# BRIEF
Reproduce each of the rows below word for word, keeping every line in its original language and order.

RECORDS SUPPLIED Start Marker

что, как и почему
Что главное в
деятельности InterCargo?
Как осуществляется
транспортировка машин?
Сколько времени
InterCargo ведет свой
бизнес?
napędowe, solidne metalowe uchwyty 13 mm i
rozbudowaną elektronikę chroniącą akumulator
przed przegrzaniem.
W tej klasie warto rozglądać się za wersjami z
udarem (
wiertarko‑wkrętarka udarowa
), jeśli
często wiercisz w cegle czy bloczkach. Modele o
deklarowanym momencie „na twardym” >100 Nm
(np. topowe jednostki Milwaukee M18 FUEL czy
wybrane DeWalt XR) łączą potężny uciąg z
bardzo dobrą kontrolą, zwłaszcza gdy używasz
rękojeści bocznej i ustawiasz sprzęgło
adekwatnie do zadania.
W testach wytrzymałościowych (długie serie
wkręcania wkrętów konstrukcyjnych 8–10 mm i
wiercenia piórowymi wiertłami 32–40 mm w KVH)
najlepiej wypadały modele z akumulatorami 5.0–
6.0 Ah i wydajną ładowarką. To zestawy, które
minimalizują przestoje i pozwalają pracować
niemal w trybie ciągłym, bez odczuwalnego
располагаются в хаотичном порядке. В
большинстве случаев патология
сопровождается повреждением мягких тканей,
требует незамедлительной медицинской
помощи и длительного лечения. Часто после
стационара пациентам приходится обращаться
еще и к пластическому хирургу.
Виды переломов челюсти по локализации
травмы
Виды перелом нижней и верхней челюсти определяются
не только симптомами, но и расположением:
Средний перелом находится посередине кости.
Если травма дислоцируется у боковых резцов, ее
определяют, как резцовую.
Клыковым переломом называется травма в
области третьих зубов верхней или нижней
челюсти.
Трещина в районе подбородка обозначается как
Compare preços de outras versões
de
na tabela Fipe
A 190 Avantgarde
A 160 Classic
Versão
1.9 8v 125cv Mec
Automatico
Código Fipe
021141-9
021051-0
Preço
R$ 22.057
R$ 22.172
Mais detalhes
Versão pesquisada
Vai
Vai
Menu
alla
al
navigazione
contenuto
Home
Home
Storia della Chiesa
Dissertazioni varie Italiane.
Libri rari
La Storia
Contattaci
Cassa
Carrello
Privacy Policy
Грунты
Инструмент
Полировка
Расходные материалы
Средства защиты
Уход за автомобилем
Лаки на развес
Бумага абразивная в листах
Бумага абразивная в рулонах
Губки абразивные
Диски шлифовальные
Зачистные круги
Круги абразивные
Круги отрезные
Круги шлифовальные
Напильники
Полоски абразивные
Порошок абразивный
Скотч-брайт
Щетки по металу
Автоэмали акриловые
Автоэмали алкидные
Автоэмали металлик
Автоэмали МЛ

RECORDS SUPPLIED End Marker

# EXERCISE SOLUTION
что, как и почему
Что главное в
деятельности InterCargo?
Как осуществляется
транспортировка машин?
Сколько времени
InterCargo ведет свой
бизнес?
napędowe, solidne metalowe uchwyty 13 mm i
rozbudowaną elektronikę chroniącą akumulator
przed przegrzaniem.
W tej klasie warto rozglądać się za wersjami z
udarem (
wiertarko‑wkrętarka udarowa
), jeśli
często wiercisz w cegle czy bloczkach. Modele o
deklarowanym momencie „na twardym” >100 Nm
(np. topowe jednostki Milwaukee M18 FUEL czy
wybrane DeWalt XR) łączą potężny uciąg z
bardzo dobrą kontrolą, zwłaszcza gdy używasz
rękojeści bocznej i ustawiasz sprzęgło
adekwatnie do zadania.
W testach wytrzymałościowych (długie serie
wkręcania wkrętów konstrukcyjnych 8–10 mm i
wiercenia piórowymi wiertłami 32–40 mm w KVH)
najlepiej wypadały modele z akumulatorami 5.0–
6.0 Ah i wydajną ładowarką. To zestawy, które
minimalizują przestoje i pozwalają pracować
niemal w trybie ciągłym, bez odczuwalnego
располагаются в хаотичном порядке. В
большинстве случаев патология
сопровождается повреждением мягких тканей,
требует незамедлительной медицинской
помощи и длительного лечения. Часто после
стационара пациентам приходится обращаться
еще и к пластическому хирургу.
Виды переломов челюсти по локализации
травмы
Виды перелом нижней и верхней челюсти определяются
не только симптомами, но и расположением:
Средний перелом находится посередине кости.
Если травма дислоцируется у боковых резцов, ее
определяют, как резцовую.
Клыковым переломом называется травма в
области третьих зубов верхней или нижней
челюсти.
Трещина в районе подбородка обозначается как
Compare preços de outras versões
de
na tabela Fipe
A 190 Avantgarde
A 160 Classic
Versão
1.9 8v 125cv Mec
Automatico
Código Fipe
021141-9
021051-0
Preço
R$ 22.057
R$ 22.172
Mais detalhes
Versão pesquisada
Vai
Vai
Menu
alla
al
navigazione
contenuto
Home
Home
Storia della Chiesa
Dissertazioni varie Italiane.
Libri rari
La Storia
Contattaci
Cassa
Carrello
Privacy Policy
Грунты
Инструмент
Полировка
Расходные материалы
Средства защиты
Уход за автомобилем
Лаки на развес
Бумага абразивная в листах
Бумага абразивная в рулонах
Губки абразивные
Диски шлифовальные
Зачистные круги
Круги абразивные
Круги отрезные
Круги шлифовальные
Напильники
Полоски абразивные
Порошок абразивный
Скотч-брайт
Щетки по металу
Автоэмали акриловые
Автоэмали алкидные
Автоэмали металлик
Автоэмали МЛ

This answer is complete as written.